Pluies diluviennes en Allemagne et en Belgique, chaleur extrême inédite en Espagne provoquant des incendies dans le nord-est du pays, précipitations torrentielles au Royaume-Uni... rien qu’en Europe continentale, l’été a été meurtrier. En cause ? Le changement climatique. Et le constat s’observe sur tous les continents. Au-delà des dégâts humains, les incidences pour les entreprises sont gigantesques. « Le risque physique pour les sociétés sera de plus en plus intense, juge Jean-Marc Jancovici, associé fondateur de Carbone 4. Nous sortons d’une stabilité climatique qui ne reviendra pas. » La sécheresse est source de destruction pour les bâtiments, met en péril les équipements électriques... « Une augmentation de température de 1,1 degré suffit à détruire 40 % d’une récolte. C’est ainsi que la Russie a perdu 40 % de sa production de blé en 2010, illustre-t-il. Si les groupes et PME ont conscience des conséquences lourdes que le risque climat fait porter sur leurs actifs propres, l’outil que nous avons développé va plus loin en prenant en compte toute leur chaîne de valeur. Chaque maillon est susceptible d’être perturbé, voire rompu, par un aléa climatique. »

Evolutivité

A l’image du bilan carbone qui permet aux entreprises d’évaluer leur vulnérabilité face aux enjeux carbone, les équipes de Carbone 4 ont mis sur pied une nomenclature de la résilience climatique de l’entreprise : Ocara (Operational Climate Adaptation & Resilience Assessment). Tous les liens de dépendances de la société sont décomposés. « L’étape 1 de notre méthode constitue sans nul doute le travail le plus introspectif de la démarche menée par l’entreprise, détaille Violaine Lepousez, responsable du pôle Adaptation de Carbone 4. Cette étape s’attaque à son périmètre direct (Scope A), aux parties prenantes directes qu’elles soient en amont ou en aval (Scope B) et enfin aux parties prenantes indirectes amont et aval (Scope C). »

Il s’agit d’identifier les objets et flux physiques les plus critiques pour l’activité de l’entreprise, puis d’en évaluer la sensibilité climatique : par exemple, le système de refroidissement est-il dimensionné pour faire face aux vagues de canicule ? Les capacités d’adaptation déjà embarquées sont prises en compte. « A la fin, l’outil fournit une synthèse des résultats sous forme de score de résilience, lui permettant d’identifier les éléments les plus fragiles ou au contraire les plus résilients, résume Violaine Lepousez.
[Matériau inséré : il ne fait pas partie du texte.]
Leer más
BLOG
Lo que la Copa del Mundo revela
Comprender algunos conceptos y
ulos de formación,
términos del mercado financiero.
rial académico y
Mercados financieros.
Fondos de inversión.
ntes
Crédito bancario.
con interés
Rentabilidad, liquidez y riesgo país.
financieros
Ces résultats sont ensuite confrontés aux scénarios de projections climatiques pour identifier les risques physiques les plus importants pour l’entreprise. »
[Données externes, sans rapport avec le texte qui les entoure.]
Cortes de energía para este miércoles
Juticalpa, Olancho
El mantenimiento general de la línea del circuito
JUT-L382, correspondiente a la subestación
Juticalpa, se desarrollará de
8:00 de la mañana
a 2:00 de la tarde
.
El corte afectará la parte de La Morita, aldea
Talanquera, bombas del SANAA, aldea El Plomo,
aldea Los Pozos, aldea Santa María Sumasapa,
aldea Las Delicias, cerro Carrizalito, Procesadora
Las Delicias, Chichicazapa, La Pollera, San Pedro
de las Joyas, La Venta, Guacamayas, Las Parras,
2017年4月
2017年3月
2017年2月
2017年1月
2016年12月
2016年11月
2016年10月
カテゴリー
Inondations, modification de la faune et flore terrestres, fortes chaleurs, sécheresse, réduction du niveau des cours d’eau, fortes précipitations neigeuses... tous les aléas climatiques sont considérés. « Tout au long de l’outil, des métriques sont proposées (niveau d’enjeu, niveau de sensibilité, type de capacité d’adaptation, etc.) et l’utilisateur d’Ocara a la possibilité de faire évoluer son analyse avec l’apport de nouvelles connaissances ou collectes de données », précise-t-elle.

Il a fallu un an de travail aux équipes de Carbone 4 pour établir cette méthodologie ainsi que le concours de neuf entreprises pilotes. Parmi elles, Siemens. Le groupe a déployé l’outil sur son usine d’Haguenau, pour la production des appareils de mesure et de contrôle des flux et débits. Si des plans de continuité d’activité avaient été anticipés en vue d’une hausse de la température, l’augmentation concomitante de l’hygrométrie – la mesure du taux d’humidité dans l’air –, délétère pour son activité, n’avait pas été identifiée, tout comme les glissements de terrain en cas de fortes précipitations. Siemens a par exemple décidé d’intégrer dans les fondations de ses nouveaux bâtiments des colonnes ballastées.

Même problème du côté de l’assureur HDI Global France, un des soutiens du projet. La compagnie indique qu’un tiers des sinistres survenus cette année n’avaient été prévus ni par elle, ni par les clients. L’offre de Carbone 4 permet, selon l’assureur, de mieux cartographier les risques sur le temps long pour accompagner les assurés et surtout d’éviter une hausse des tarifs.

Cette méthodologie, Carbone 4 tient à la rendre publique, donc gratuite pour les entreprises : « Nous ne souhaitons pas être les seuls à détenir cet outil, en revanche nous voulons être les premiers à le créer », justifie Jean-Marc Jancovici.